Task statement: Among the entries below, please repeat exactly and only the lines from the line containing "Estudo:** Estudo Observacional" to the line containing "através da validação", both lines included.

-- Records for this exercise follows --

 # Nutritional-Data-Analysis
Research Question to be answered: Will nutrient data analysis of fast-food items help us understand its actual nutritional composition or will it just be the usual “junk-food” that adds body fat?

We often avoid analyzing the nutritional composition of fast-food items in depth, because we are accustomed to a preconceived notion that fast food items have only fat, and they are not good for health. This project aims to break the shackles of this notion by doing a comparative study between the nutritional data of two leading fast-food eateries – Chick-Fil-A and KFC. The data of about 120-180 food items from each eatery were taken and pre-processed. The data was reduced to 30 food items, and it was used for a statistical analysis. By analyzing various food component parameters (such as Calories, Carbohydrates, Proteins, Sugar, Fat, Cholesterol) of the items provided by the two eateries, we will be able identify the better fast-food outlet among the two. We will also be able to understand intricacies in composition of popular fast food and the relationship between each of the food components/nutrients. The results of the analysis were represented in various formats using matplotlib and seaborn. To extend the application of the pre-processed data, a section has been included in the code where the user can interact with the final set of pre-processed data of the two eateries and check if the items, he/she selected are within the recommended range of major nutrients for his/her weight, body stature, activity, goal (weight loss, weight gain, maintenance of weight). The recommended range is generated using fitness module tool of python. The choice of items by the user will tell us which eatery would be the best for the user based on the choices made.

-- Records for this exercise concluded --
-- Records for this exercise follows --

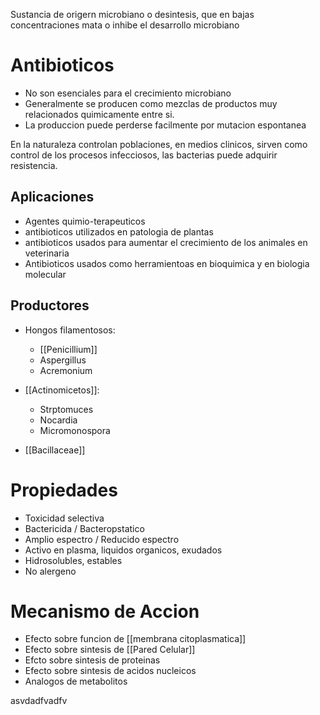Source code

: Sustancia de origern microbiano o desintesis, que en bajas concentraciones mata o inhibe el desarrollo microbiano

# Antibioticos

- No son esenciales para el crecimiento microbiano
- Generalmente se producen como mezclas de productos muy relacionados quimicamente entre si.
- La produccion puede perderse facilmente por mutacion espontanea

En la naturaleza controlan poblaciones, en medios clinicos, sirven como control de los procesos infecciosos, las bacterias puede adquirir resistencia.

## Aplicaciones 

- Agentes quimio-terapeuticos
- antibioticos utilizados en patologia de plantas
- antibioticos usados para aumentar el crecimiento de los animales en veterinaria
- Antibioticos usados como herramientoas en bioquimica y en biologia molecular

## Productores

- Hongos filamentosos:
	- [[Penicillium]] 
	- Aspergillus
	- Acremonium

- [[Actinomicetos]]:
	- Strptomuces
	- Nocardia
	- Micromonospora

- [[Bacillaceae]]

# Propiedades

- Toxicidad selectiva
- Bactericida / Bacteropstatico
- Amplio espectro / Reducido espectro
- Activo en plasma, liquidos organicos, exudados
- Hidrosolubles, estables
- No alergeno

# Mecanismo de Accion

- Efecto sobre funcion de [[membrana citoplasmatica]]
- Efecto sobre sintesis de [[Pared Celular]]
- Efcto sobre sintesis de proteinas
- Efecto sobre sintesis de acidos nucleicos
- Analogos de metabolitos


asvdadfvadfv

-- Records for this exercise concluded --
-- Records for this exercise follows --

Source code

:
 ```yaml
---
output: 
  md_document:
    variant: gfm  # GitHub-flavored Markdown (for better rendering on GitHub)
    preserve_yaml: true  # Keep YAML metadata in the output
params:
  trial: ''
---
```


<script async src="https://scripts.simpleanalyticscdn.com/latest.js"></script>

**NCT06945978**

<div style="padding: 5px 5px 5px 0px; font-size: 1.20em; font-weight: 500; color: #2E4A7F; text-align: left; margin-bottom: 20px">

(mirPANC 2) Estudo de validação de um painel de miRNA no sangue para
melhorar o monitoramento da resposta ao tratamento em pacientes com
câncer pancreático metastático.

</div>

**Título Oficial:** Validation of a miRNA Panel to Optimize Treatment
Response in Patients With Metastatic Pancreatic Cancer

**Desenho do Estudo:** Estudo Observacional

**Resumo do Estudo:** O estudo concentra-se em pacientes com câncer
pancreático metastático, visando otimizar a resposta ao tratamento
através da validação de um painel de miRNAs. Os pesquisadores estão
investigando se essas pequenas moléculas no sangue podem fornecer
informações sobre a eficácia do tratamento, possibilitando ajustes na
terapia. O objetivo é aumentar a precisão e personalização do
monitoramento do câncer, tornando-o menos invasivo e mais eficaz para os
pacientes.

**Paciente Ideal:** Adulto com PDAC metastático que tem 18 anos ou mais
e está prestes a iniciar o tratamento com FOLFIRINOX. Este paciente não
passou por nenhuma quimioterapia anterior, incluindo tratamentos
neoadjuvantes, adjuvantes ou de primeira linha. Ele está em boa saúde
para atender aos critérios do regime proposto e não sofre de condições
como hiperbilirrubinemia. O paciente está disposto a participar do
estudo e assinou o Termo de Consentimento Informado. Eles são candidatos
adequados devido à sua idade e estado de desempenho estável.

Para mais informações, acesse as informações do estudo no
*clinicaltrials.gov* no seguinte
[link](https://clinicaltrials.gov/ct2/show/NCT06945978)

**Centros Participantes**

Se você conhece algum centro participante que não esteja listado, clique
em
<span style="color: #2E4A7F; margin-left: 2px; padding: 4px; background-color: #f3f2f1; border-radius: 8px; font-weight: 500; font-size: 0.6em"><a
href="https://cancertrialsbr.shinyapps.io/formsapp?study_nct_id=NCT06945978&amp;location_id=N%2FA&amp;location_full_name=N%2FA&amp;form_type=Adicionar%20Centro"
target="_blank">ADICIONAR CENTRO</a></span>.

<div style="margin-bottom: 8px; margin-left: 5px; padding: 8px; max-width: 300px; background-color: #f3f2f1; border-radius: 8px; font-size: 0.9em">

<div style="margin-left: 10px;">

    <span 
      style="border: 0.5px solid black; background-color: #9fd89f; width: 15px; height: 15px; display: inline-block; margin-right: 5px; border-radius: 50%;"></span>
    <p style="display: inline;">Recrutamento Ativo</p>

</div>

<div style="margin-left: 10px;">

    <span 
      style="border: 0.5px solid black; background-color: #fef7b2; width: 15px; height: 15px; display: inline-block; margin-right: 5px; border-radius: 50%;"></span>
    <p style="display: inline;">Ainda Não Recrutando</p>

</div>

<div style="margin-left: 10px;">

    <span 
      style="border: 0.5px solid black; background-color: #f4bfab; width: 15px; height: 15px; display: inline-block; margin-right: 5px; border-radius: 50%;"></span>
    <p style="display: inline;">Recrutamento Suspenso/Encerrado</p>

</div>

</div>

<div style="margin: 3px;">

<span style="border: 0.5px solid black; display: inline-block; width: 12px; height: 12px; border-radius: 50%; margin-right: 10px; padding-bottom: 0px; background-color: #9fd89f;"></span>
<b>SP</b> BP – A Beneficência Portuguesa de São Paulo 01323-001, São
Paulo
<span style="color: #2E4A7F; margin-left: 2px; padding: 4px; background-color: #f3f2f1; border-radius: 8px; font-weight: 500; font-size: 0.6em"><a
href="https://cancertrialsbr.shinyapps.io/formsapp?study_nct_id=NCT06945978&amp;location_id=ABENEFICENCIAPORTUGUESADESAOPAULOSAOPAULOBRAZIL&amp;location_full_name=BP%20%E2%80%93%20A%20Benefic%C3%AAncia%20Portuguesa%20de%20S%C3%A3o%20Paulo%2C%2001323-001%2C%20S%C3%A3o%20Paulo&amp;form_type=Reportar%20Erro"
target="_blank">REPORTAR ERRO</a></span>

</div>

-- Records for this exercise concluded --

Result of the exercise:
**Desenho do Estudo:** Estudo Observacional

**Resumo do Estudo:** O estudo concentra-se em pacientes com câncer
pancreático metastático, visando otimizar a resposta ao tratamento
através da validação de um painel de miRNAs. Os pesquisadores estão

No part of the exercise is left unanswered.